### Work required:
Turn every line in the entries below into a JSON list of strings, one string per line, skipping any blank lines.

### Materials provided:

★ ★ ★ ★ ★ ★ ★

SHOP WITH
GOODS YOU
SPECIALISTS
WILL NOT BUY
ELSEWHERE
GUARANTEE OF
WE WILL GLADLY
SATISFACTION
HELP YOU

★ ★ ★ ★ ★ ★ ★

### Your response:
[
  "SHOP WITH",
  "GOODS YOU",
  "SPECIALISTS",
  "WILL NOT BUY",
  "ELSEWHERE",
  "GUARANTEE OF",
  "WE WILL GLADLY",
  "SATISFACTION",
  "HELP YOU"
]